Nissan’s clinical, white-labcoat approach to performance extends to every inch of the vehicle, from purely left-brain exterior styling to an interior almost begrudgingly devoid of luxury. One can visualize product planners pleading with the engineers: “if we’re going to charge that much for one, can’t we put some padding and nice stitching here?” Nowhere is it opulent, but it IS thoroughly Japanese, and the cockpit will be supremely comfortable for those raised on a diet of Supras, 350Zs and Evos.
Then there are the noises: Every GT-R I’ve driven sounds like it has a bad input shaft bearing and at least two cups of pea gravel in the transmission. It’s … disconcerting, particularly on a $100K-plus performance car. But it’s part of the GT-R experience.
An experience I finally learned to love, by the way.
Would I spend my $100K this way? No idea — and it’s not a question I need to concern myself with right now. Good thing too, because I’m tired of overthinking the GT-R. I just want to drive it again.

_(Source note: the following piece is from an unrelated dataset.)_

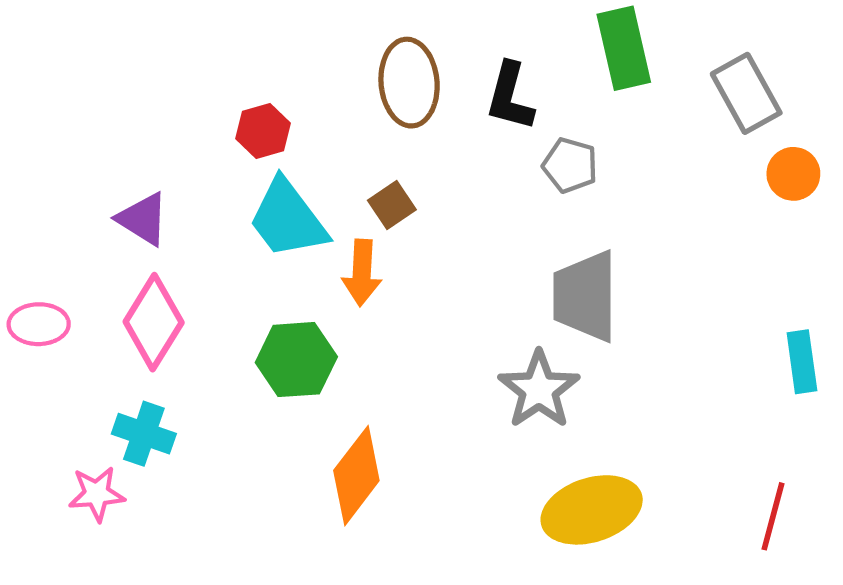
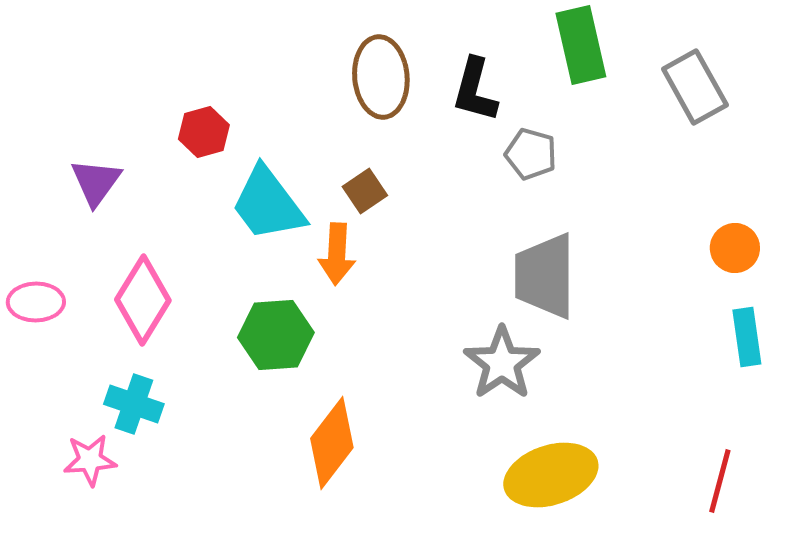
red hexagon: (263, 131) -> (204, 132), moved
orange circle: (793, 174) -> (735, 248), moved
purple triangle: (143, 219) -> (96, 182), moved, turned 34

— Andrew Stoy, digital editor
2016 Nissan GT-R 45th Anniversary Gold Edition
“One of the interesting things about the GT-R is that, as good as its brakes are, you don’t really need to use them unless a stop sign or a slower car happens to be between you and where you want to be. Trust the car to rip you around the corner; there’s just that much grip, more than you’ll be able to explore in semi-legal daily driving, even through industrial parks after quitting time. Not that I’d know.
The downside of this is that the GT-R can feel cold, clinical even, when you’re driving around town, just as the drivetrain feels and sounds clunky, whiny even, at lower speeds. Have faith — no, have respect for the car and know that the faster you drive it, the better it gets.
The whole “45th Anniversary Edition” package thing merits an explanation, seeing as the first Skyline GT-R was actually introduced in 1969. “47th Anniversary Edition” not having much of a ring to it, Nissan based its $1,000 option package off the year of the introduction of the Skyline GT-R coupe: 1971.
Undoubtedly, there are fanatics in the United States who care deeply about the rich history of the not-quite-first Nissan Skyline GT-R. But it’s all somewhat academic, as the GT-R wasn’t really even sold here until this generation — at which point it was no longer technically Skyline at all.”
– Graham Kozak, associate editor
“As a 30-something-year-old, and a video gamer, the Nissan GT-R has been on my short list of dream cars to own for more than a decade now. It’s brutal and noisy, difficult to repair — according to a mechanic friend of mine — and hard on the back and kidneys when driving. I still don’t care. I like the way you have to flex your neck before stomping on the pedal so as not to get your head snapped back. The sound of the entire package is like nothing else on the road. It’s a mix of V6 growl, turbo woosh and road noise, which combine into one of my favorite sounds on the planet. Nissan also eased back on the launch control function in this second generation, so it doesn’t sound or feel like you’re getting into a car accident every time you use it. Finally, at $104,000 it joins the small group of cars I’d buy before a Porsche 911 at around $100K.”